5 Years

I am a lot.

I am a control freak that knows you can’t control things- but I will always continue to try.

I know that it has to be hard to be my partner. I know that there is a level of tolerance that is reached often.

When a controlling person is given a diagnoses of cancer, it is like throwing gas on a fire- times ten.

In June of 2020, that diagnoses was given to me- the control freak.

Poor Scott.

I dealt with cancer like I deal with everything- I dove head first into anything that would give me a sense of control. And, poor Scott has been there for the entire ride.

I can’t tell you how many hours I have spent having acupuncture or receiving a lymphatic massage.

I have spent hours in red light therapy and in the infrared sauna.

I have listened to countless books and podcast- often pulling over to write down a supplement or term I don’t understand.

I have bought more books than I can read and printed more articles than I can count.

Poor Scott.

We had to clean out a cabinet of dishes for my supplements and powders.

Food- Oh the Food. I spend hours every week in the kitchen, knowing food is medicine.

I do Yoga, exercise, and stretch for hours each week.

Poor Scott.

I walk Ella- often alone.

I watch videos on anything to better my health.

I work on breath work in the grass while grounding.

Poor Scott.

I obsess- which comes back to control.

I know that anything can happen but all this gives me hope.

And Scott, he never says a word.

He never complains about the money I spend on trying to control shit.

He never questions my controlling behaviors.

He pretends to listen and care when I rant about toxic chemicals and how food can heal.

Poor Scott- he has been my sound board for 30 years- and the last 5 have been completely epic.

Cancer can often test a couples strength-

And, we have won.

I am proud of my husband- I am proud of myself.

I am a lot.
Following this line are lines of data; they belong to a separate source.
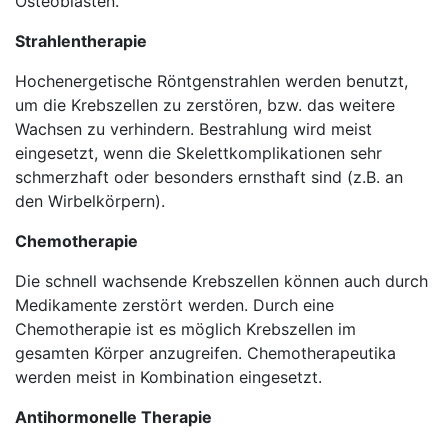
Osteoblasten.
Strahlentherapie
Hochenergetische Röntgenstrahlen werden benutzt,
um die Krebszellen zu zerstören, bzw. das weitere
Wachsen zu verhindern. Bestrahlung wird meist
eingesetzt, wenn die Skelettkomplikationen sehr
schmerzhaft oder besonders ernsthaft sind (z.B. an
den Wirbelkörpern).
Chemotherapie
Die schnell wachsende Krebszellen können auch durch
Medikamente zerstört werden. Durch eine
Chemotherapie ist es möglich Krebszellen im
gesamten Körper anzugreifen. Chemotherapeutika
werden meist in Kombination eingesetzt.
Antihormonelle Therapie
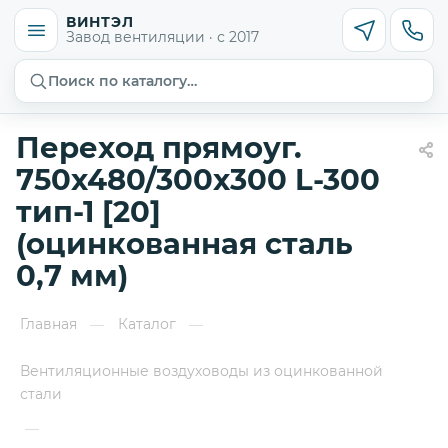
ВИНТЭЛ
Завод вентиляции · с 2017
Поиск по каталогу…
Переход прямоуг.
750х480/300х300 L-300
тип-1 [20]
(оцинкованная сталь
0,7 мм)
Главная
Каталог
—
—
Вентиляционные воздуховоды из оцинкованной
стали
—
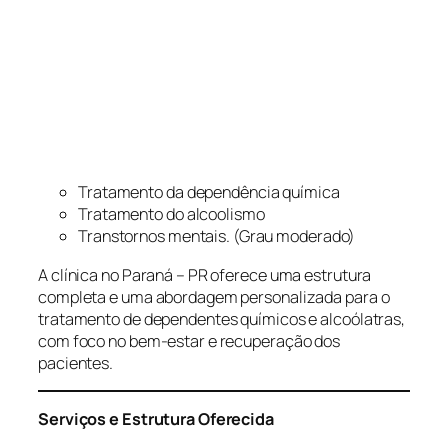
Tratamento da dependência química
Tratamento do alcoolismo
Transtornos mentais. (Grau moderado)
A clínica no Paraná – PR oferece uma estrutura
completa e uma abordagem personalizada para o
tratamento de dependentes químicos e alcoólatras,
com foco no bem-estar e recuperação dos
pacientes.
Serviços e Estrutura Oferecida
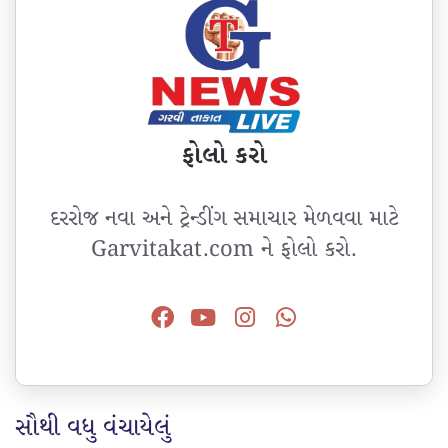
ફોલો કરો
દરરોજ નવા અને ટ્રેન્ડીંગ સમાચાર મેળવવા માટે
Garvitakat.com ને ફોલો કરો.
સૌથી વધુ વંચાયેલું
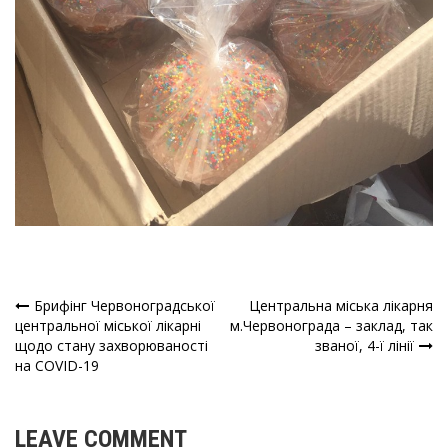
Брифінг Червоноградської
Центральна міська лікарня
Навігація
центральної міської лікарні
м.Червонограда – заклад, так
щодо стану захворюваності
званої, 4-ї лінії
записів
на COVID-19
LEAVE COMMENT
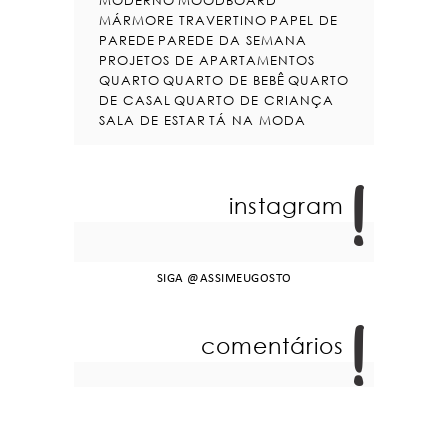
MODERNO
MOODBOARD
MÁRMORE TRAVERTINO
PAPEL DE
PAREDE
PAREDE DA SEMANA
PROJETOS DE APARTAMENTOS
QUARTO
QUARTO DE BEBÊ
QUARTO
DE CASAL
QUARTO DE CRIANÇA
SALA DE ESTAR
TÁ NA MODA
instagram
SIGA
@ASSIMEUGOSTO
comentários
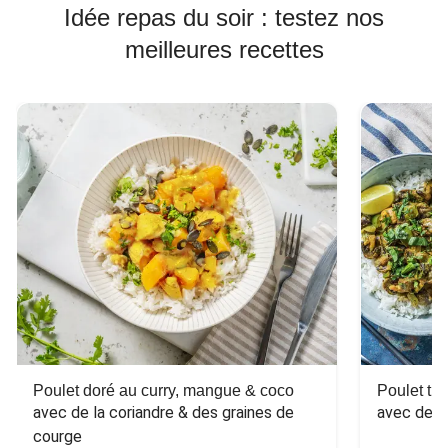
Idée repas du soir : testez nos
meilleures recettes
Poulet doré au curry, mangue & coco
Poulet tha
avec de la coriandre & des graines de 
avec des 
courge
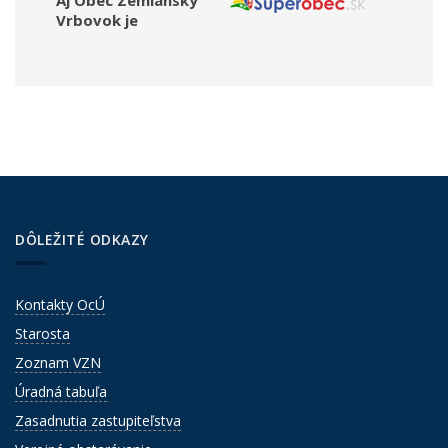
Aj Obec Zemiansky
Vrbovok je
DÔLEŽITÉ ODKAZY
Kontakty OcÚ
Starosta
Zoznam VZN
Úradná tabuľa
Zasadnutia zastupiteľstva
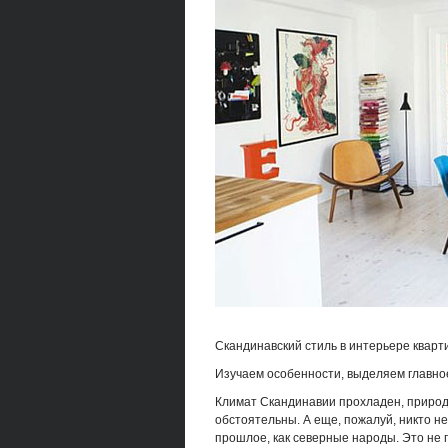
Скандинавский стиль в интерьере кварт
Изучаем особенности, выделяем главно
Климат Скандинавии прохладен, природ
обстоятельны. А еще, пожалуй, никто не
прошлое, как северные народы. Это не 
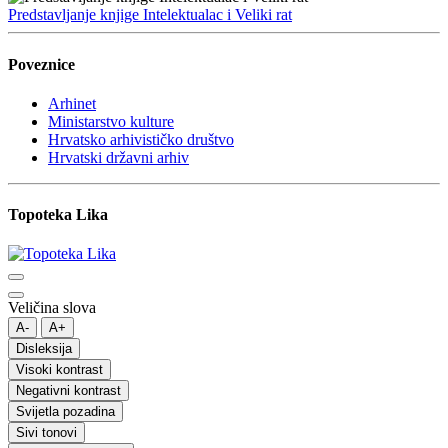
Predstavljanje knjige Intelektualac i Veliki rat
Poveznice
Arhinet
Ministarstvo kulture
Hrvatsko arhivističko društvo
Hrvatski državni arhiv
Topoteka Lika
Veličina slova
A-
A+
Disleksija
Visoki kontrast
Negativni kontrast
Svijetla pozadina
Sivi tonovi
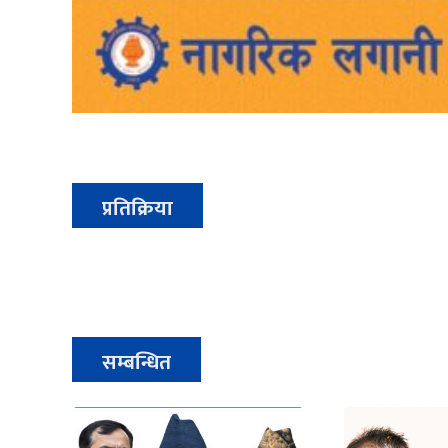
प्रतिक्रिया
सम्बन्धित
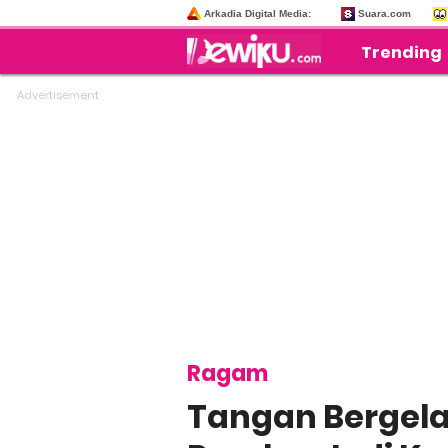
Arkadia Digital Media:
Suara.com
Trending
Ragam
Tangan Bergelam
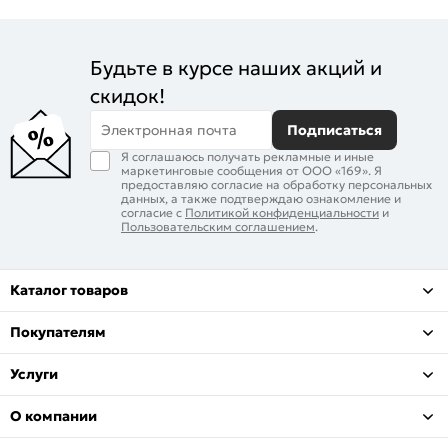
Будьте в курсе наших акций и
скидок!
Электронная почта
Подписаться
Я соглашаюсь получать рекламные и иные
маркетинговые сообщения от ООО «169». Я
предоставляю согласие на обработку персональных
данных, а также подтверждаю ознакомление и
согласие с
Политикой конфиденциальности
и
Пользовательским соглашением
.
Каталог товаров
Покупателям
Услуги
О компании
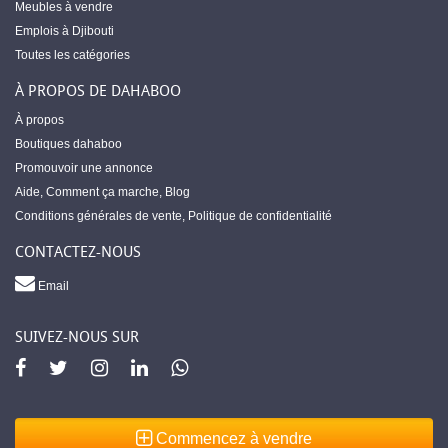
Meubles à vendre
Emplois à Djibouti
Toutes les catégories
À PROPOS DE DAHABOO
À propos
Boutiques dahaboo
Promouvoir une annonce
Aide
,
Comment ça marche
,
Blog
Conditions générales de vente
,
Politique de confidentialité
CONTACTEZ-NOUS
Email
SUIVEZ-NOUS SUR
Commencez à vendre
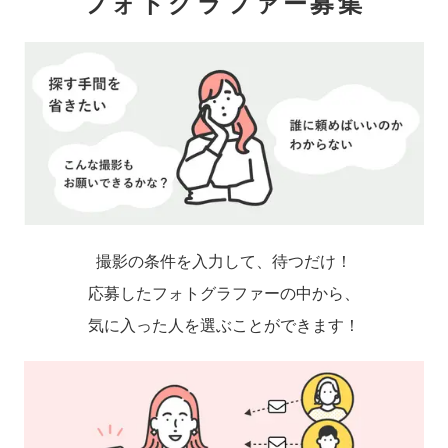
フォトグラファー募集
撮影の条件を入力して、待つだけ！
応募したフォトグラファーの中から、
気に入った人を選ぶことができます！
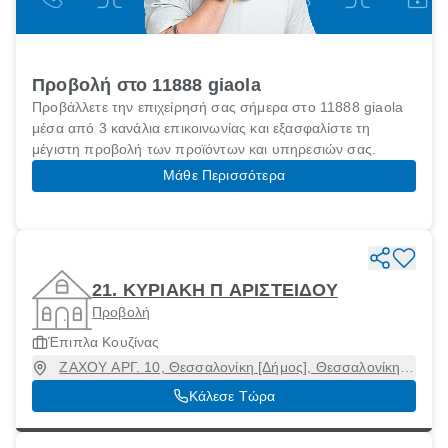
Προβολή στο 11888 giaola
Προβάλλετε την επιχείρησή σας σήμερα στο 11888 giaola
μέσα από 3 κανάλια επικοινωνίας και εξασφαλίστε τη
μέγιστη προβολή των προϊόντων και υπηρεσιών σας.
Μάθε Περισσότερα
21. ΚΥΡΙΑΚΗ Π ΑΡΙΣΤΕΙΔΟΥ
Προβολή
Έπιπλα Κουζίνας
ΖΑΧΟΥ ΑΡΓ. 10, Θεσσαλονίκη [Δήμος], Θεσσαλονίκη,
54454
Κάλεσε Τώρα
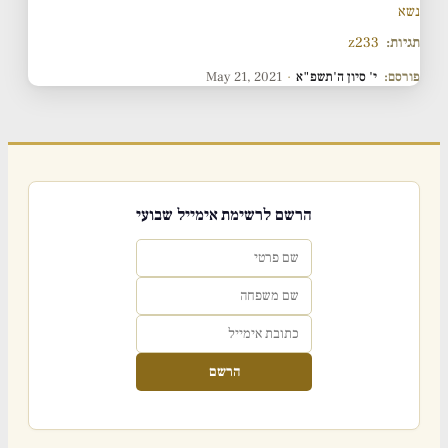
נשא
תגיות:
z233
פורסם:
י' סיון ה'תשפ"א
·
May 21, 2021
הרשם לרשימת אימייל שבועי
הרשם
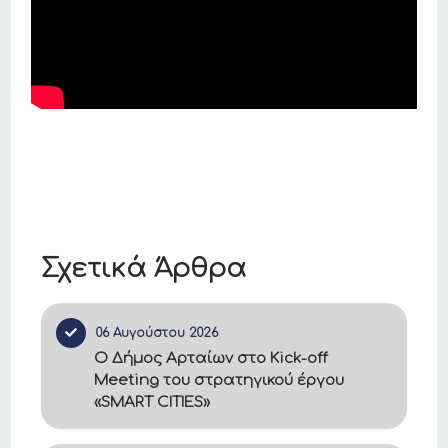
Σχετικά Άρθρα
06 Αυγούστου 2026
Ο Δήμος Αρταίων στο Kick-off
Meeting του στρατηγικού έργου
«SMART CITIES»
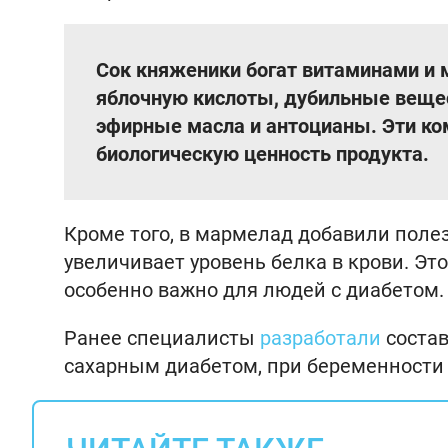
Сок княженики богат витаминами и 
яблочную кислоты, дубильные веще
эфирные масла и антоцианы. Эти к
биологическую ценность продукта.
Кроме того, в мармелад добавили поле
увеличивает уровень белка в крови. Эт
особенно важно для людей с диабетом.
Ранее специалисты
разработали
состав
сахарным диабетом, при беременности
I am sure Scott bites his tongue often and I am sure he becomes annoyed.

But, he never shows it.

I will continue to be controlling and poor Scott will continue the journey with me-

The last five years have been stressful, heart breaking, scary, and tough.

But, these last five years have also been educational, hopeful, amazing, joyful, and most of all- these last five years have been spent together recovering and becoming stronger than ever.